The News
Iran is capable of producing fissile material — a key component in nuclear weapons — within “one or two weeks,” US Secretary of State Antony Blinken said Friday, a development he blamed on President Donald Trump’s decision to withdraw from the Iran nuclear deal in 2018.
“Instead of being at least a year away from having the breakout capacity of producing fissile material for a nuclear weapon, [Iran] is now probably one or two weeks away from doing that,” Blinken told the Aspen Security Forum in Colorado. He clarified that the nation has yet to build a weapon that could use the fissile material, which is estimated to take at least a year.

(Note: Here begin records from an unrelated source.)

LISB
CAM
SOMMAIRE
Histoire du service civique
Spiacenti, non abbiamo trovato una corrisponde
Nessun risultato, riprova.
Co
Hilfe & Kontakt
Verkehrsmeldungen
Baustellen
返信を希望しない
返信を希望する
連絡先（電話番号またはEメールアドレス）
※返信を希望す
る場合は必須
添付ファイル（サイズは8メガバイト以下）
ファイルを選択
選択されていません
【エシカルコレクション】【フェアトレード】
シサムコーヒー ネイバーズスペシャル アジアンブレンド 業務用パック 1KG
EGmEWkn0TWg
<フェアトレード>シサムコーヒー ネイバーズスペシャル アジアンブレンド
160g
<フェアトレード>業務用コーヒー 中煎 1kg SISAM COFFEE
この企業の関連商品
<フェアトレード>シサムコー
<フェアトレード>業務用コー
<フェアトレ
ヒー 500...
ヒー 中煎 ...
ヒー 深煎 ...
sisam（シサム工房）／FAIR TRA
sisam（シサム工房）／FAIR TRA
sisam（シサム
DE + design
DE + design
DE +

His comments came a month after the Biden administration privately expressed concerns about suspicious Iranian research and development activities that could be used to produce a nuclear weapon, according to Axios.
SIGNALS
Top officials drop insistence that nuclear program is wholly peaceful
For the first time, top Iranian officials have “dropped the ritual assurances that Iran has only peaceful uses in mind for its nuclear program,” The New York Times reported, with one close to the supreme leader saying the nation would “reconsider its nuclear doctrine” if it faced an existential threat. The shift underscores Iran’s recently cemented role as a “threshold” nuclear state — one that approaches the line of building a weapon but does not cross it. But foreign officials disagree on what that means: Iran could be planning to remain on the cusp of nuclear weapons viability, or it could be preparing to take the final step.

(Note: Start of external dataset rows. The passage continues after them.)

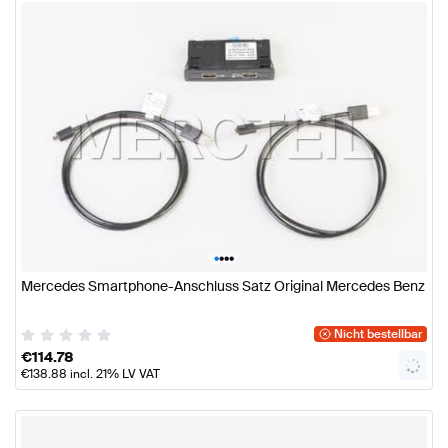
•
•
•
•
Mercedes Smartphone-Anschluss Satz Original Mercedes Benz
Nicht bestellbar
€
114.78
€
138.88
incl. 21% LV VAT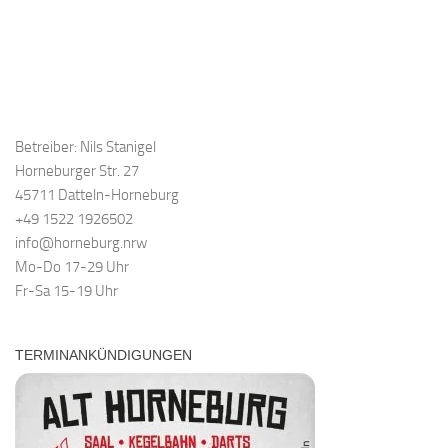
Betreiber: Nils Stanigel
Horneburger Str. 27
45711 Datteln-Horneburg
+49 1522 1926502
info@horneburg.nrw
Mo-Do 17-29 Uhr
Fr-Sa 15-19 Uhr
TERMINANKÜNDIGUNGEN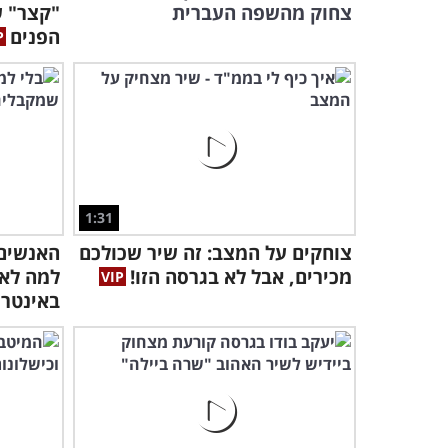
צחוק מהשפה העברית
"קצר" ש
הפנים
1:31
צוחקים על המצב: זה שיר שכולכם
האנשים
מכירים, אבל לא בגרסה הזו!
למה לא 
באינטרנ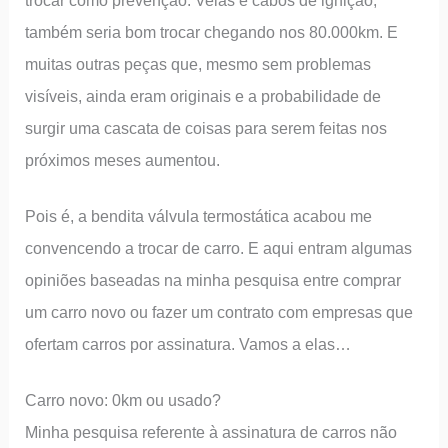
trocar como prevenção. Velas e cabos de ignição,
também seria bom trocar chegando nos 80.000km. E
muitas outras peças que, mesmo sem problemas
visíveis, ainda eram originais e a probabilidade de
surgir uma cascata de coisas para serem feitas nos
próximos meses aumentou.
Pois é, a bendita válvula termostática acabou me
convencendo a trocar de carro. E aqui entram algumas
opiniões baseadas na minha pesquisa entre comprar
um carro novo ou fazer um contrato com empresas que
ofertam carros por assinatura. Vamos a elas…
Carro novo: 0km ou usado?
Minha pesquisa referente à assinatura de carros não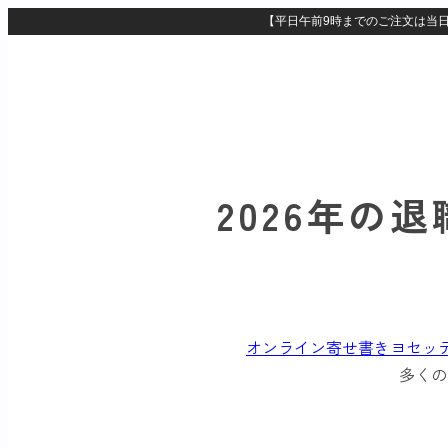
2026年の
オンライン寄せ書きヨセッ
多くの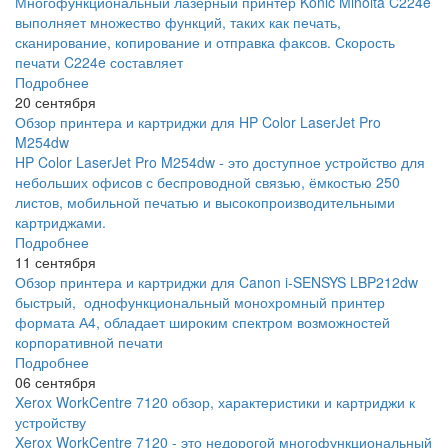
Многофункциональный лазерный принтер Konic Minolta C224e
выполняет множество функций, таких как печать,
сканирование, копирование и отправка факсов. Скорость
печати C224e составляет
Подробнее
20 сентября
Обзор принтера и картриджи для HP Color LaserJet Pro
M254dw
HP Color LaserJet Pro M254dw - это доступное устройство для
небольших офисов с беспроводной связью, ёмкостью 250
листов, мобильной печатью и высокопроизводительными
картриджами.
Подробнее
11 сентября
Обзор принтера и картриджи для Canon i-SENSYS LBP212dw
быстрый, однофункциональный монохромный принтер
формата А4, обладает широким спектром возможностей
корпоративной печати
Подробнее
06 сентября
Xerox WorkCentre 7120 обзор, характеристики и картриджи к
устройству
Xerox WorkCentre 7120 - это недорогой многофункциональный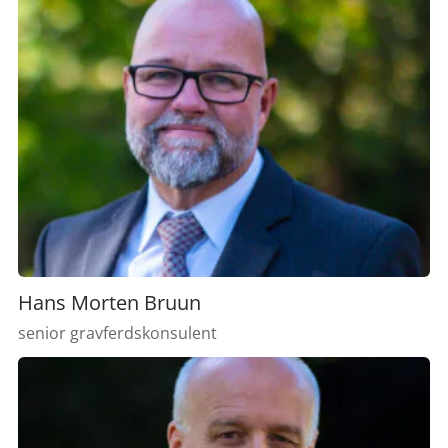
Hans Morten Bruun
senior gravferdskonsulent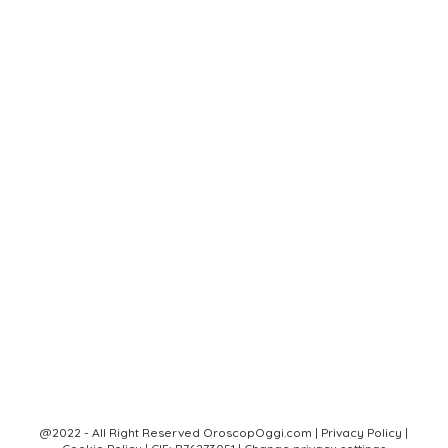
@2022 - All Right Reserved OroscopOggi.com |
Privacy Policy
|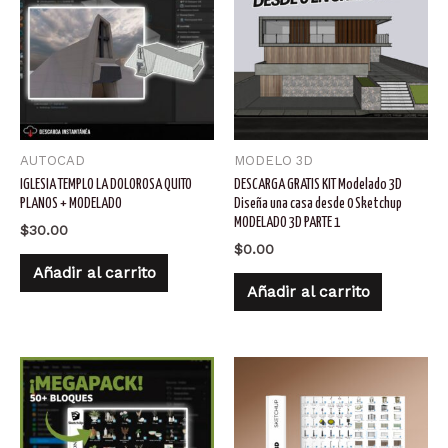
AUTOCAD
MODELO 3D
IGLESIA TEMPLO LA DOLOROSA QUITO
DESCARGA GRATIS KIT Modelado 3D
PLANOS + MODELADO
Diseña una casa desde 0 Sketchup
MODELADO 3D PARTE 1
$
30.00
$
0.00
Añadir al carrito
Añadir al carrito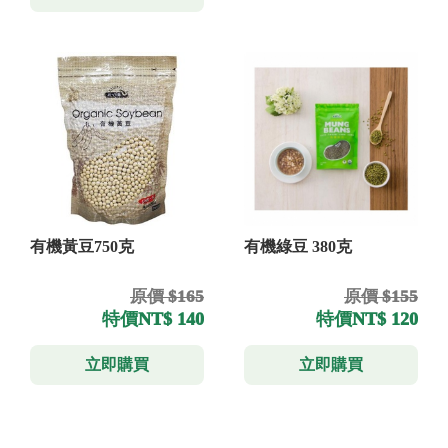
有機黃豆750克
有機綠豆 380克
原價 $165
原價 $155
特價
NT$ 140
特價
NT$ 120
立即購買
立即購買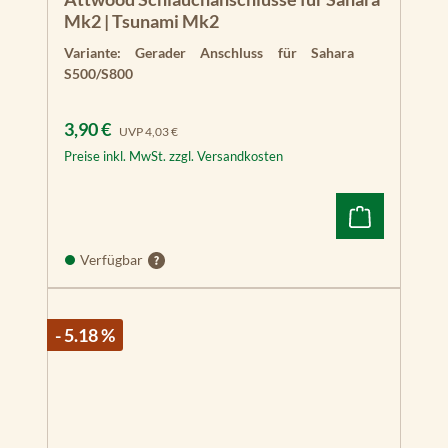
Mk2 | Tsunami Mk2
Variante:
Gerader Anschluss für Sahara
S500/S800
Verkaufspreis:
Regulärer Preis:
3,90 €
UVP
4,03 €
Preise inkl. MwSt. zzgl. Versandkosten
Verfügbar
- 5.18 %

Officials worry Iran will use US political turmoil as cover for nuclear developments
With the US engulfed in political chaos, officials fear that Iran’s recent research and development around its nuclear program could be “part of a covert Iranian effort to use the period around the US presidential election to make progress toward nuclear weaponization,” Axios reported. Those concerns led US and Israeli intelligence communities to probe whether Tehran has changed its nuclear policy. The country assured Washington it has not, and US officials said they have no evidence that Iran is nearing a testable nuclear device.
New president might have space to maneuver on nukes
It’s not clear how much influence Iran’s new president-elect, reformist Masoud Pezeshkian, will have on nuclear policy, though he campaigned to reduce sanctions to improve Iran’s economy. Supreme leader Ayatollah Ali Khamenei is the one who truly wields power, especially on security matters. However, the Arms Control Association noted that “there may be some political space in Tehran for Pezeshkian to maneuver on the nuclear front.” Any movement to curtail the nation’s nuclear program would be welcomed by the US. But in an op-ed in the Tehran Times, Pezeshkian said Iran cannot be pressured into rolling back its nuclear activities, and accused the US of deliberately escalating hostilities by withdrawing from the nuclear deal, urging Washington to “learn from past miscalculations and adjust its policy accordingly.”